▶ **TASK REQUIREMENTS**:
A – In the song reviews, what does Jacob Sujin Kuppermann say the lyrics can't decide between?
B – Pick up the song reviews right after their last sentence and write what comes next.
══ TEXT SECTION ══
Jacob Sujin Kuppermann: The lyrics fail the music — the energies of loss and creativity are apparent in Deland’s arrangement, with its churning guitars and floating woodwinds interchanging, but the lyrics feel like they can’t decide between whether they want to be direct or obscure. Writing someone else’s story in song is always tricky, and Deland manages to get halfway there without finding the right balance.
[6]

Nortey Dowuona: Lilting guitar and hovering synths watch from across the hallway until Helena walks between them, a bass strumming and leading them after each other, with a blanket being wrapped around the guitar by the synth. Helena and the bass chat while the guitar and synths wait for the newly wet drums to catch up and start talking off their ears about Heidegger as echoes of Helena watch from the ceiling, shaking their heads. The guitar and synths have become to entranced with each other to notice the empty void.
═══
══ SUPPLIED INFORMATION ══
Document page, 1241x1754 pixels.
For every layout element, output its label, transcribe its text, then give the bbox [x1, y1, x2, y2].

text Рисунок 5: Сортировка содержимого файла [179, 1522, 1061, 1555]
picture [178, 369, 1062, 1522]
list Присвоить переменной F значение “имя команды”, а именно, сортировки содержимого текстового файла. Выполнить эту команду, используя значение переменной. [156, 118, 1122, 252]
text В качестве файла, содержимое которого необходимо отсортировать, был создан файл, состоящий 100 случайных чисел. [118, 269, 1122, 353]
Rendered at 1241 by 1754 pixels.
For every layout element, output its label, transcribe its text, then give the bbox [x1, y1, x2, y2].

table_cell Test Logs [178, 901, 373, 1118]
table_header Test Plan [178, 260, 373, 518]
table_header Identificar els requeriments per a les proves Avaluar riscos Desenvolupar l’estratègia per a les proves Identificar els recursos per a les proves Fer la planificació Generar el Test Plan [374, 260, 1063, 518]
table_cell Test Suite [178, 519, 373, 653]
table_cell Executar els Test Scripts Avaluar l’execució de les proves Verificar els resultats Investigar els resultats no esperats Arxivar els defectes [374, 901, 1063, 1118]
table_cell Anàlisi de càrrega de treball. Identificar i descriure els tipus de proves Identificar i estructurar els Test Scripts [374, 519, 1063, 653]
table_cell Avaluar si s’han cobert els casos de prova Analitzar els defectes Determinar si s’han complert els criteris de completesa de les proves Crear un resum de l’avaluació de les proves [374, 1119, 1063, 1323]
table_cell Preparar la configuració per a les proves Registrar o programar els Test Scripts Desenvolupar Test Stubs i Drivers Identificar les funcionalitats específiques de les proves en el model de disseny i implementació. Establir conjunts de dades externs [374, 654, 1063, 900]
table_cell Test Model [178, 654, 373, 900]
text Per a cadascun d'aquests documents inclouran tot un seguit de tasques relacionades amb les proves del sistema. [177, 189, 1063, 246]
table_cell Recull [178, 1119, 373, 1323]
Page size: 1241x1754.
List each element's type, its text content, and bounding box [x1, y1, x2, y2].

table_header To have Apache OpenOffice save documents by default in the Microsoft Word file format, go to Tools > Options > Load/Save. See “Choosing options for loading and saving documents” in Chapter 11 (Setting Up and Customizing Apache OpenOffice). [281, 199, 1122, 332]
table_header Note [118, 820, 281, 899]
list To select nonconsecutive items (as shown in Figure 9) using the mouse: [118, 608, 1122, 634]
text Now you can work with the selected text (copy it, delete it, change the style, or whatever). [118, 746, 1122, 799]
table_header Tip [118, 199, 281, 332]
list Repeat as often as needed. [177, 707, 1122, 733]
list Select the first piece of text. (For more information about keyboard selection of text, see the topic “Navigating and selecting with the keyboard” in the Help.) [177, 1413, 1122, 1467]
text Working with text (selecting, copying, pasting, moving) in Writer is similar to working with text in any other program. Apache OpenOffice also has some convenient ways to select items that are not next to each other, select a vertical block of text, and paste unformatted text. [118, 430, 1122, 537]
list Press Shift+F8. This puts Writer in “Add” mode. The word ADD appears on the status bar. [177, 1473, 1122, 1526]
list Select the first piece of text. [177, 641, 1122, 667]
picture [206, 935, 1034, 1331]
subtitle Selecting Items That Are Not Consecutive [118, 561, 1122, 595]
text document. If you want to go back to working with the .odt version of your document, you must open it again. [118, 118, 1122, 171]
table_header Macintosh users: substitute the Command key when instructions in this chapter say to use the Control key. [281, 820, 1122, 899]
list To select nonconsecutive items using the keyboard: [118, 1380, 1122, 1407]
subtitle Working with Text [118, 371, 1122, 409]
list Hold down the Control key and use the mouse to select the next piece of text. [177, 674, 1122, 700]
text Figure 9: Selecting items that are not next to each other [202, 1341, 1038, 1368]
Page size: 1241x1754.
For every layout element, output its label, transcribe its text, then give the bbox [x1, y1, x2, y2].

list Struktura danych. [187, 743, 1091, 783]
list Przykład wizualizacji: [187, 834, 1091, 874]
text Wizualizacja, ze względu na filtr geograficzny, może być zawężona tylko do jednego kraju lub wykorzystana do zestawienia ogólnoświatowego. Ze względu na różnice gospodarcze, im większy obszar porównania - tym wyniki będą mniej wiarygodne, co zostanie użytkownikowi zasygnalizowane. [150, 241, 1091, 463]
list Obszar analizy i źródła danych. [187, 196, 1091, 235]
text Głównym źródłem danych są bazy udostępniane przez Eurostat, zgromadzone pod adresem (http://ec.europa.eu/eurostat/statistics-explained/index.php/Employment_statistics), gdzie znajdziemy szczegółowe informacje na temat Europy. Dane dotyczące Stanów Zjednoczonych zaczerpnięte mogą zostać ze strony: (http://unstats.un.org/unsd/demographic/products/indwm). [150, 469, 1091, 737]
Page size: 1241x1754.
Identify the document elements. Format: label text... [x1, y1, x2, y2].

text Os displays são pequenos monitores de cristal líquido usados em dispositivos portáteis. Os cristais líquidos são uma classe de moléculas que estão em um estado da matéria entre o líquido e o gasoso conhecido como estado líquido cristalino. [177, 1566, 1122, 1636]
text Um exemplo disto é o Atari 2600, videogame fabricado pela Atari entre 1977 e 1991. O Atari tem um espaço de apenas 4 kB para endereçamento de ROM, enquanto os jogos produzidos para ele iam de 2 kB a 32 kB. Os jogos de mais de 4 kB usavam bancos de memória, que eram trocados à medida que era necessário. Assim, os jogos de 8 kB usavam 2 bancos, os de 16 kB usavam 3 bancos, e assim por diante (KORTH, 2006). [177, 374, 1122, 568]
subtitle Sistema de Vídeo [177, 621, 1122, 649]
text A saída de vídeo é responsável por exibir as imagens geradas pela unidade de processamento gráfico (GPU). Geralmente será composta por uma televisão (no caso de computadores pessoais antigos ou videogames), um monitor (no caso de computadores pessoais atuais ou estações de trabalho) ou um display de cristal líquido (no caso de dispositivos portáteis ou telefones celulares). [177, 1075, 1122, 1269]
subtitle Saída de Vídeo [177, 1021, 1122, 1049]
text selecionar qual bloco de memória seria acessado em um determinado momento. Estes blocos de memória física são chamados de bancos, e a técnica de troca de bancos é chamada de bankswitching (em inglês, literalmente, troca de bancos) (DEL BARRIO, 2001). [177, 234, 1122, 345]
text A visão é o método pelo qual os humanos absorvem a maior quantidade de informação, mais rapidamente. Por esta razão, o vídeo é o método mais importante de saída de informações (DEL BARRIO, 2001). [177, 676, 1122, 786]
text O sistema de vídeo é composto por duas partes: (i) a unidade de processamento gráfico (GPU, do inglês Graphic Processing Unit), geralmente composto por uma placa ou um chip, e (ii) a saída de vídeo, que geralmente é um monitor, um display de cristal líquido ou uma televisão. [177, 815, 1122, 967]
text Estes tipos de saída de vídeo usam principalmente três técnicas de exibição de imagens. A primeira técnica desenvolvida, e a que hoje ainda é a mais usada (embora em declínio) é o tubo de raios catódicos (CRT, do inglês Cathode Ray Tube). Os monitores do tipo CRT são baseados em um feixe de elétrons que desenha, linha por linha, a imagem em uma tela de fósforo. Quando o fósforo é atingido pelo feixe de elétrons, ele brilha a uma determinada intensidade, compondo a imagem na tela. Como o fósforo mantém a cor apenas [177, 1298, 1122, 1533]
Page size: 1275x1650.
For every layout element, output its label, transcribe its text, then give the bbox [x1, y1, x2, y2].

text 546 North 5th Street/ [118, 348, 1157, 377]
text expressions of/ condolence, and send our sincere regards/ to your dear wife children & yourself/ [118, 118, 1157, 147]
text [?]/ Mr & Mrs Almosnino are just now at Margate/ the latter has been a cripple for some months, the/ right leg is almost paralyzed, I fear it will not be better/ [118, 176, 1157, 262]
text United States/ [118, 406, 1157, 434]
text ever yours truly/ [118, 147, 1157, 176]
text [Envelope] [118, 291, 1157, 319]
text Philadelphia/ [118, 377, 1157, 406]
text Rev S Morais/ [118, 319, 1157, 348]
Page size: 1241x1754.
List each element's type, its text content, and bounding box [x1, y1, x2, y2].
═══
▶ **EXPECTED ANSWERS**:
A – Whether they want to be direct or obscure.

B –
[7]

Vikram Joseph: Have you ever had a dream in which you’ve done something platonic but unexpectedly intense — like going abroad, or spending an entire day together — with someone you barely know in your waking hours? “Lylz” is a strange, compelling song which distils this feeling with precision — disorientating and anaemic like a dreamscape, with low-end guitar lines thick and furry with reverb, claustrophobic but comforting. It’s an escape fantasy with frayed edges and hallucinatory corners, in which Deland makes the sort of promises to her friend that children make to each other in books, but tinged with a very adult nihilism about the times that we live in (“It’s all smoke and mirrors / the time has come for us to vanish / burn the bridge to this world”). In this, it reminds me of two things: the wonderful “It’s The End Of The F***ing World”, and a British Sea Power b-side about a troubled teenager and his imaginary friend that I hadn’t thought about in years. When you wake up from a dream like this, there’s usually a deep ache of longing for something you’ve never had; when “Lylz” cuts out abruptly after three minutes I’m left with the same.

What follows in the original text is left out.